Infatti, bisogna partire dal presupposto che le immagini radiologiche, così come le fotografie che noi osserviamo quotidianamente, non sono nient’altro che un’enorme quantità di dati. Per cui un’immagine radiologica e un’immagine digitale contengono al loro interno, appunto, una serie di importanti informazioni” - continua lo specialista.

Il lettore, quindi il medico radiologo che osserva un’immagine radiologica, che può essere una frattura di un osso o una radiografia del torace, quando legge questo esame si basa sulla propria conoscenza e confronta quello che ha imparato negli anni con le immagini che sta osservando. 

 

Il machine learning per diagnosi più accurate

“L’intelligenza artificiale riesce a fare la stessa cosa ma con una capacità di confronto di immagini molto superiori, attraverso un processo di apprendimento dei dati che appartengono alle immagini stesse, chiamato Machine Learning, in cui si sottopongono al computer una serie di immagini di patologia (o tradizionali), già classificate come sane o patologiche, e gli si insegna innanzitutto a distinguerle. 

Fatto questo, lui immagazzinerà le informazioni e, una volta che avrà appreso, potrà applicare la propria conoscenza a tutte le immagini che gli riproporremo - sottolinea -. 

Questo è esattamente ciò che fa un essere umano e che in molti casi il computer riesce a fare con uguale maggiore accuratezza. Questo perché la capacità di riconoscere dettagli molto molto minimi su un’immagine radiologica è sicuramente molto maggiore per una macchina addestrata rispetto a un medico radiologo talvolta anche esperto.

 

Il ruolo futuro del radiologo

In futuro, non si assisterà certamente alla scomparsa del medico radiologo, perché sappiamo molto bene come questa figura professionale non si occupi soltanto dell’osservazione di un’immagine e successiva scrittura di un referto, ma ovviamente si occupa della conoscenza del paziente, sia da un punto di vista della storia clinica, sia da un punto di vista diagnostico per comprendere meglio se una certa diagnosi possa essere compatibile con le sue patologie e così via”. 

 

I vantaggi 

Quali saranno quindi i vantaggi in un prossimo futuro? “Sicuramente, ciò farà la differenza soprattutto su chi sarà in grado di utilizzare questo tipo di applicazioni per farsi supportare nella diagnostica rispetto a chi non la utilizzerà: questo perché la tecnologia potrà fornirci un enorme supporto nel miglioramento delle nostre capacità diagnostiche.  

Facciamo un esempio: pensiamo ad alcune immagini radiologiche, che vengono effettuate in maniera routinaria e che magari non vengono refertate subito dal medico per qualsivoglia motivo. L’AI potrebbe essere in grado di riconoscere un referto inatteso e urgente su uno di quegli esami e di segnalarlo immediatamente all’attenzione dello specialista. 

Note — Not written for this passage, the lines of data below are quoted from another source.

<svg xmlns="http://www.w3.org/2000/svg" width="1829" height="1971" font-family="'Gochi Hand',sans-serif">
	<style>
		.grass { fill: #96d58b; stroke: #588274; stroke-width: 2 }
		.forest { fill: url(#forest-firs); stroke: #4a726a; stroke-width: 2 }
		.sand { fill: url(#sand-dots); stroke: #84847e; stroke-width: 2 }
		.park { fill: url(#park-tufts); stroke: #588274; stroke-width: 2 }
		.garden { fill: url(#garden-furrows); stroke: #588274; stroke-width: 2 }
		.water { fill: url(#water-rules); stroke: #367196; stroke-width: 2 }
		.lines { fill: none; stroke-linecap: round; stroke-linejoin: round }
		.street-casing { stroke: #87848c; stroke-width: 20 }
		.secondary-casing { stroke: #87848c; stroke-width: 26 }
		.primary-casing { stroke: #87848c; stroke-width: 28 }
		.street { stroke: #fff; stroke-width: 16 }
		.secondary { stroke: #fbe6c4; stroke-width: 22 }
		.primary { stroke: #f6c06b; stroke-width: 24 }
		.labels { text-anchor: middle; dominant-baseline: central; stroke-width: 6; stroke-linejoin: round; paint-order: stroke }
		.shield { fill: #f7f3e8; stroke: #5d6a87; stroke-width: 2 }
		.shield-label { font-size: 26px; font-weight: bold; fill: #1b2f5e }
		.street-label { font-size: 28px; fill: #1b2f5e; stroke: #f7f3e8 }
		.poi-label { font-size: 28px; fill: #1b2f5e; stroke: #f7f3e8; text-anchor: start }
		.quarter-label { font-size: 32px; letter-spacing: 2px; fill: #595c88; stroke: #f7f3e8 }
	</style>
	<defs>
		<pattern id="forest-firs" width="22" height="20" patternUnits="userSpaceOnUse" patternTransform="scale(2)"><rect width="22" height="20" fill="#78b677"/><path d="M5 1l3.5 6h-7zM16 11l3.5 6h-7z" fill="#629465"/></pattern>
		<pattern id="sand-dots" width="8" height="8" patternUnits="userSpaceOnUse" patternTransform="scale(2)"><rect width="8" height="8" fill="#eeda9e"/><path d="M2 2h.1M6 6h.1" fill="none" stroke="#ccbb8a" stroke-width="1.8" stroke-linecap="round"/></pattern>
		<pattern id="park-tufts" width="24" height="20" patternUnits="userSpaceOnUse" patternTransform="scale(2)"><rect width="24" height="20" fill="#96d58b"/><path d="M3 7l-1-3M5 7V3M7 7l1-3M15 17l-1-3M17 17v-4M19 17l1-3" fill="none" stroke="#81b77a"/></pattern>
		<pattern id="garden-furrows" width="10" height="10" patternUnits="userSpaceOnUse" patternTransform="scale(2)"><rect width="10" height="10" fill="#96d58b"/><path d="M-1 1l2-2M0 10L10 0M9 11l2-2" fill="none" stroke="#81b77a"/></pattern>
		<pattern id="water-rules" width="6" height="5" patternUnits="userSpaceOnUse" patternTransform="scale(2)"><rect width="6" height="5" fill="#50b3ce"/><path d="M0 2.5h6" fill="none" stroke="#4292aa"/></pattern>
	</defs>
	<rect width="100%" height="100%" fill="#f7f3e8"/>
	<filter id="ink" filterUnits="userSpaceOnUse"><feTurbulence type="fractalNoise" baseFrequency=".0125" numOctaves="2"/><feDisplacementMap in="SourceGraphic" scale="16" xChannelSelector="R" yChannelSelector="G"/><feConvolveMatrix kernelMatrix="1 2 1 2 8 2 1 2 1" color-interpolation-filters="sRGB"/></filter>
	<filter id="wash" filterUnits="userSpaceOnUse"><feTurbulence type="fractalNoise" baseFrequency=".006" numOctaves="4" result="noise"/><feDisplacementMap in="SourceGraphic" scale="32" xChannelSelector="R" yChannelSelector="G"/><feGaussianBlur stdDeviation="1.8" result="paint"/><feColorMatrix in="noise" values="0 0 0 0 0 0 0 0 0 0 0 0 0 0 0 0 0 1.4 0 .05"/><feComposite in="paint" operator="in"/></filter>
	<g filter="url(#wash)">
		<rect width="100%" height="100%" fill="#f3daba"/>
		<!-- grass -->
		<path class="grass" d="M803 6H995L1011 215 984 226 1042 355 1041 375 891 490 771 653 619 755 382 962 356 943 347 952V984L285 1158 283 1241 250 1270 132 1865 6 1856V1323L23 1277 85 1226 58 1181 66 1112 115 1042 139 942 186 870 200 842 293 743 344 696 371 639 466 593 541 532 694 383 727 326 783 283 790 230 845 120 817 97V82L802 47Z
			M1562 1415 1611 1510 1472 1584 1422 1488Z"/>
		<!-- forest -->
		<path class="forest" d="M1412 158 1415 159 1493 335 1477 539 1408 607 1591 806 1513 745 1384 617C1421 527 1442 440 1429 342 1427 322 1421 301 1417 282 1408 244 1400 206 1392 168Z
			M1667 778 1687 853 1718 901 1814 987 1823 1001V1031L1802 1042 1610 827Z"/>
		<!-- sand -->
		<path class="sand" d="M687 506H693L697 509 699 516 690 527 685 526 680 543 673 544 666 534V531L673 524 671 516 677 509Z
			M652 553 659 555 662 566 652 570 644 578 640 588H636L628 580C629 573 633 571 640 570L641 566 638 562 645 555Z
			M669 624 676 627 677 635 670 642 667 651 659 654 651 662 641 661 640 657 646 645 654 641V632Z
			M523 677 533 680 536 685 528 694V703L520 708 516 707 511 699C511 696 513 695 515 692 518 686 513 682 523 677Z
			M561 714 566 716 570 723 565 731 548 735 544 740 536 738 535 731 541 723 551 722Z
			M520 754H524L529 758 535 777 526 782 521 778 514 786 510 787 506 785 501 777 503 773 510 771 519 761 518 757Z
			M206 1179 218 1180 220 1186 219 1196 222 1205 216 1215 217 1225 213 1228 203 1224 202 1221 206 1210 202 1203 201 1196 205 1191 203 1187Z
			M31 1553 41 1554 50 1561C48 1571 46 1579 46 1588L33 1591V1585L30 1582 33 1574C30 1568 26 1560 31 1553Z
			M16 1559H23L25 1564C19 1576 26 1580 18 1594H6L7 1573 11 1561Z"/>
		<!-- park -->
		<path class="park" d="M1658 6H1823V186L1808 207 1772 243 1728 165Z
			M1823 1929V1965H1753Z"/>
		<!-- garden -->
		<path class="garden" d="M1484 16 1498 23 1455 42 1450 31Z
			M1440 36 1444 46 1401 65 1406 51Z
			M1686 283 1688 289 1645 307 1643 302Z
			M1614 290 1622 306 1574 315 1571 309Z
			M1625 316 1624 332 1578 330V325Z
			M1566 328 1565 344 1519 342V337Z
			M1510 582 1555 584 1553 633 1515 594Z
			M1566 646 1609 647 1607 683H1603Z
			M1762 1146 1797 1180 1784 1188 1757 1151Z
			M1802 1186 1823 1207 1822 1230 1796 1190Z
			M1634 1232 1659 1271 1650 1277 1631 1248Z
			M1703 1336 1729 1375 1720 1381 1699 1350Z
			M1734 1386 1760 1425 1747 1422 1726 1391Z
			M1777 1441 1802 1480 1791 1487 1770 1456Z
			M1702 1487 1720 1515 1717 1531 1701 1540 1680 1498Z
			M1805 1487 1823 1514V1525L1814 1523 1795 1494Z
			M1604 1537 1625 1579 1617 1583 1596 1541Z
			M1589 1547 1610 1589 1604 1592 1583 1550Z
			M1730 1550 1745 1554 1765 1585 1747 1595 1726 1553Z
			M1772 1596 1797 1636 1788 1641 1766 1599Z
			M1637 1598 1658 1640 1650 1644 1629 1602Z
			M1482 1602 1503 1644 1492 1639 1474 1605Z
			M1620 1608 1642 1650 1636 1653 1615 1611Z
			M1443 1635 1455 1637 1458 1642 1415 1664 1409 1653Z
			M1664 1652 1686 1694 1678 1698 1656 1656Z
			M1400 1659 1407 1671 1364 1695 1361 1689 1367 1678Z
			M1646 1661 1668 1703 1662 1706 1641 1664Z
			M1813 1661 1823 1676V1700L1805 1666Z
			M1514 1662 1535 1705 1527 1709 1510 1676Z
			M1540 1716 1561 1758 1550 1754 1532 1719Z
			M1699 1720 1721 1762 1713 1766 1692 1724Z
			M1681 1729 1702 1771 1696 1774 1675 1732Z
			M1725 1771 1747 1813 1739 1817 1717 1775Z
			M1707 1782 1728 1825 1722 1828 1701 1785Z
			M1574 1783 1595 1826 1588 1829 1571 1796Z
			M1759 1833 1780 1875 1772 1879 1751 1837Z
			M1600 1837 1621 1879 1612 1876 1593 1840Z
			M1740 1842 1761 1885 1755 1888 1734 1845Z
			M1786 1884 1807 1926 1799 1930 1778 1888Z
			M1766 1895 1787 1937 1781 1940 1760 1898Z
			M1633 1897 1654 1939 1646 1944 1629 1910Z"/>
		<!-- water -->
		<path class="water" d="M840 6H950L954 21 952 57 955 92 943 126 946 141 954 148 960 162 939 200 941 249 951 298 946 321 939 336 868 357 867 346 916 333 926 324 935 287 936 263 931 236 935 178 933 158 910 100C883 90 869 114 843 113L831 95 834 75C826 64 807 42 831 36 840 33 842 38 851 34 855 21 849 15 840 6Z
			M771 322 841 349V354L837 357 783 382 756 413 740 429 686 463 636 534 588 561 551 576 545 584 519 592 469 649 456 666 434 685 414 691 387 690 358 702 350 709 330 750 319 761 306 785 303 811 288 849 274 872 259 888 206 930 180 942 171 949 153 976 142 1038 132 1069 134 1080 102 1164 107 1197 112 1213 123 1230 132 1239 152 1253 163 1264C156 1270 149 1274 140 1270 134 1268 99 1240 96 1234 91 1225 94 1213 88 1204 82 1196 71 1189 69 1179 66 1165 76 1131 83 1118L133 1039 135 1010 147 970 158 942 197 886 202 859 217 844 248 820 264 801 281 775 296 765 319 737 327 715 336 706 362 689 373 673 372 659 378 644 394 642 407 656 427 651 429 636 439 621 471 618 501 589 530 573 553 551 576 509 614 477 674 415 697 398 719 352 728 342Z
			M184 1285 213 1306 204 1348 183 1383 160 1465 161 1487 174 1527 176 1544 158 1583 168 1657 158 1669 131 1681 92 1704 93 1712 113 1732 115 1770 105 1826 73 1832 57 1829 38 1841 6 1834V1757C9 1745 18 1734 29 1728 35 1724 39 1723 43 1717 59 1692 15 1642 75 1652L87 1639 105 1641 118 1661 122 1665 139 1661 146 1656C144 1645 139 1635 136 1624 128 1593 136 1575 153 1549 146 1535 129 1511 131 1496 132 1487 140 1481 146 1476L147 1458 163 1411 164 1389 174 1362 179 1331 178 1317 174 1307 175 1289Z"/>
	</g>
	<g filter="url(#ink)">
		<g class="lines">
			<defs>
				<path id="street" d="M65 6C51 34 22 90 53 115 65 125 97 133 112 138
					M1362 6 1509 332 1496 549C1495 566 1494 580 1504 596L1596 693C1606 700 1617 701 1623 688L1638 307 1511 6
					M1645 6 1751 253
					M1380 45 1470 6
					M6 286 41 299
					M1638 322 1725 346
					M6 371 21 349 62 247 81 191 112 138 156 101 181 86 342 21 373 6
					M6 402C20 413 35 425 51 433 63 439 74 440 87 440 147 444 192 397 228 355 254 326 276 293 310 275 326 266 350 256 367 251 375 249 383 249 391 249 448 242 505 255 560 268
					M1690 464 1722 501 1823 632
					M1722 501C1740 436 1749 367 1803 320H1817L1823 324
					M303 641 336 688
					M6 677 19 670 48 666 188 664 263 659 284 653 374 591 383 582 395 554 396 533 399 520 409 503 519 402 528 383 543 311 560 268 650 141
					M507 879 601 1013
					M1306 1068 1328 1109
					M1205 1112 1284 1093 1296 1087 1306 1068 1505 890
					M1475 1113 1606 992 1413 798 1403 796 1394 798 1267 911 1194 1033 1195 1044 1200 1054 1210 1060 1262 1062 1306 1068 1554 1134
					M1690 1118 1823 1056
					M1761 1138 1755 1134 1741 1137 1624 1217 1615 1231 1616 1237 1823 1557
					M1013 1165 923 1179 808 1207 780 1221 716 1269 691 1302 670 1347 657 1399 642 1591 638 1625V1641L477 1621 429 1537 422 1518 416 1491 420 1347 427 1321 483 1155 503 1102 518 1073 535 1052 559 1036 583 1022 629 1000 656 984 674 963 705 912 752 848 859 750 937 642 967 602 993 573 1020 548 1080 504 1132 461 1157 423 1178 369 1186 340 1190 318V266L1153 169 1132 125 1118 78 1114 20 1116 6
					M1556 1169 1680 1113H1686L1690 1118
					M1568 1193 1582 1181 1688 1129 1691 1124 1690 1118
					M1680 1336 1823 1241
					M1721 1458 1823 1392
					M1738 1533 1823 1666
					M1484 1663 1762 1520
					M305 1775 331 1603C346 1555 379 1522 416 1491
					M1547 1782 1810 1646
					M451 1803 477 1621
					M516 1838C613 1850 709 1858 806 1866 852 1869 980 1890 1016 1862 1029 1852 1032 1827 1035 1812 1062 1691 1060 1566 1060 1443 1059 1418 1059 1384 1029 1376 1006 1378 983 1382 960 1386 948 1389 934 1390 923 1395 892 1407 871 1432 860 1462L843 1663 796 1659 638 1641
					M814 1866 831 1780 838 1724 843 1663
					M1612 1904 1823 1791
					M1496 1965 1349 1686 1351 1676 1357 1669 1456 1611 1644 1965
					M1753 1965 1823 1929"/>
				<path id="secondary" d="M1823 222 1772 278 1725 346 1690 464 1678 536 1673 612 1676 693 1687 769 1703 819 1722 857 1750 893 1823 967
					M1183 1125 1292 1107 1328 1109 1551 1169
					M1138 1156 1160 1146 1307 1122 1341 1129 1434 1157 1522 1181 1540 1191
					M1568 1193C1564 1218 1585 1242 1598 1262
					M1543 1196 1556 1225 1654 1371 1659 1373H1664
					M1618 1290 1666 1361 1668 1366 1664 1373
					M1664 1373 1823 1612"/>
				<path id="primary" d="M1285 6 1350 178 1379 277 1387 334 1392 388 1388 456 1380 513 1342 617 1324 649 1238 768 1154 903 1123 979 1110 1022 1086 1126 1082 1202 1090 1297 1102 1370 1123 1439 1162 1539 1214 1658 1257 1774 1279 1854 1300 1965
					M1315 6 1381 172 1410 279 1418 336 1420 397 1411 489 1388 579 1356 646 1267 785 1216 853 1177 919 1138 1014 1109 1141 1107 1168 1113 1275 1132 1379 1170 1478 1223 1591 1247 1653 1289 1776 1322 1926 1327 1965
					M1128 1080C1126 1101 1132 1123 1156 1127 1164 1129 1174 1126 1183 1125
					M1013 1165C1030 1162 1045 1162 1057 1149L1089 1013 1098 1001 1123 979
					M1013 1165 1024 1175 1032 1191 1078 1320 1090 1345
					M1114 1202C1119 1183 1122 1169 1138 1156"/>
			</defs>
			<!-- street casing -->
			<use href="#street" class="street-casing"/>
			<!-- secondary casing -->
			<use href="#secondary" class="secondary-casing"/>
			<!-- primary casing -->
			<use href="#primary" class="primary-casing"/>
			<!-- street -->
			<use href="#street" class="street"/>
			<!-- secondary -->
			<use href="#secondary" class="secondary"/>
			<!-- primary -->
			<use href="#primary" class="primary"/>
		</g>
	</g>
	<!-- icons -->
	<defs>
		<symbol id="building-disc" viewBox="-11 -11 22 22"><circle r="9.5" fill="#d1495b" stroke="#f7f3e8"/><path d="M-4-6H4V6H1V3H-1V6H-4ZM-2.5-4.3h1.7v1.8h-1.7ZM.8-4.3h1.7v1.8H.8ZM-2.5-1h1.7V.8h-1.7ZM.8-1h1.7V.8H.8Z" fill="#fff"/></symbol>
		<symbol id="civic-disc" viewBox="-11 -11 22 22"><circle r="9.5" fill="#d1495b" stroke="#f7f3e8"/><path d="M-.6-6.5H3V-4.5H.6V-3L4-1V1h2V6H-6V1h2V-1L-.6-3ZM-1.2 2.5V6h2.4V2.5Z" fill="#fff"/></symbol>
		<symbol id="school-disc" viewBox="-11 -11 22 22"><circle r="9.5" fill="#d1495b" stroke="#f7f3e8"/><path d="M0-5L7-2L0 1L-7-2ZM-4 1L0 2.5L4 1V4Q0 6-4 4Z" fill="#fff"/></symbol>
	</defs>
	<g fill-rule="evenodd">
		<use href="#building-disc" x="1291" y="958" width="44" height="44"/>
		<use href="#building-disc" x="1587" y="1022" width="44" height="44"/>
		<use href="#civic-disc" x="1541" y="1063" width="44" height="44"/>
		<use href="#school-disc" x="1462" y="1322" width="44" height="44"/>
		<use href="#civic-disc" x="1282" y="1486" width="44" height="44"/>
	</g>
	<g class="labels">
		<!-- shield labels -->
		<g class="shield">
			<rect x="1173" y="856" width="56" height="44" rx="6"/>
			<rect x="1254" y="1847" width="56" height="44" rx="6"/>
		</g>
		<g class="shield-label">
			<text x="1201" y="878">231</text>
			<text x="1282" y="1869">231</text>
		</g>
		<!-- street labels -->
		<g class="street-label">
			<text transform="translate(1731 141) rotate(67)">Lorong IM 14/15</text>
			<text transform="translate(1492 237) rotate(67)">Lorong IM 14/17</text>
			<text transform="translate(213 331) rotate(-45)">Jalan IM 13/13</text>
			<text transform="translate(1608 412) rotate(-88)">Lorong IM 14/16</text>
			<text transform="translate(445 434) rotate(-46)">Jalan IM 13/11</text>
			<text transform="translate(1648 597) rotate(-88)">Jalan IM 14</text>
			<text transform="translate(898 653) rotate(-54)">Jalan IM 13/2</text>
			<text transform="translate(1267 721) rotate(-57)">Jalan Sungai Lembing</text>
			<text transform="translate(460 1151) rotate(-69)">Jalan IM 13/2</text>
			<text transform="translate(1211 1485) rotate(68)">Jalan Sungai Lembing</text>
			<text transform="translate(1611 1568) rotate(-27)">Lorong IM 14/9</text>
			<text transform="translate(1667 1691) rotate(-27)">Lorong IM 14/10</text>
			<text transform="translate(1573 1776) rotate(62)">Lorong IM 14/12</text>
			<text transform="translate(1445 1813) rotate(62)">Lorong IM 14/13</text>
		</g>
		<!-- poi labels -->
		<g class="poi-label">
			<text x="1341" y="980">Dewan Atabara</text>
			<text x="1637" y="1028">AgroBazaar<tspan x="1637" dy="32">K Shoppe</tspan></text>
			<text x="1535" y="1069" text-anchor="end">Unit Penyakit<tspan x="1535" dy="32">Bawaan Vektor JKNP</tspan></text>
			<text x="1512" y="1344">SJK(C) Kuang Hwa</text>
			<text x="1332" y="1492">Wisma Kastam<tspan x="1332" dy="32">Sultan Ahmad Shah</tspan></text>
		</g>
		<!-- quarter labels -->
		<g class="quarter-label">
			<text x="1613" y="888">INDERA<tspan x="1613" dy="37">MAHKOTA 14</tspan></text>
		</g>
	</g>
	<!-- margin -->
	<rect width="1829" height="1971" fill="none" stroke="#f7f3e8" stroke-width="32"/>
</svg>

Anche la gestione delle liste d’attesa di un ospedale o delle prenotazioni potrebbe beneficiare dell’AI. Ad esempio, andando a raccogliere i dati della cartella clinica di un paziente e gli interventi pregressi, l’AI ci potrà dire se, per un determinato motivo medico, egli è idoneo o meno per un certo tipo di esame, evitando quindi (nel caso non lo fosse) che arrivi in ospedale, perda del tempo, e soprattutto occupi spazio in maniera immotivata, togliendone ad altri pazienti”. 

 

APP e AI: come supportare sviluppo e commercializzazione

In questo contesto, l’AI è spesso, soprattutto in ambito medico, gestita da start up specifiche che si occupano di aspetti particolari come, ad esempio, lo sviluppo di applicazioni specifiche che andranno poi a trasferire questo tipo di attività di ricerca dal laboratorio all’attività clinica (from bench to practice), perché molte di queste vengono studiate, prodotte, ma poi non arrivano a essere commercializzate

“Un obiettivo di campus MIND (Milano Innovation District) - conclude Sconfienza - è l’integrazione, all’interno di un parco scientifico, tra la conoscenza clinica con un aspetto più propriamente ospedaliero/sanitario e un altro più tecnologico/informatico, al fine di creare prodotti veri e propri che potranno essere commercializzati ed entrare nella pratica clinica per essere utilizzati”.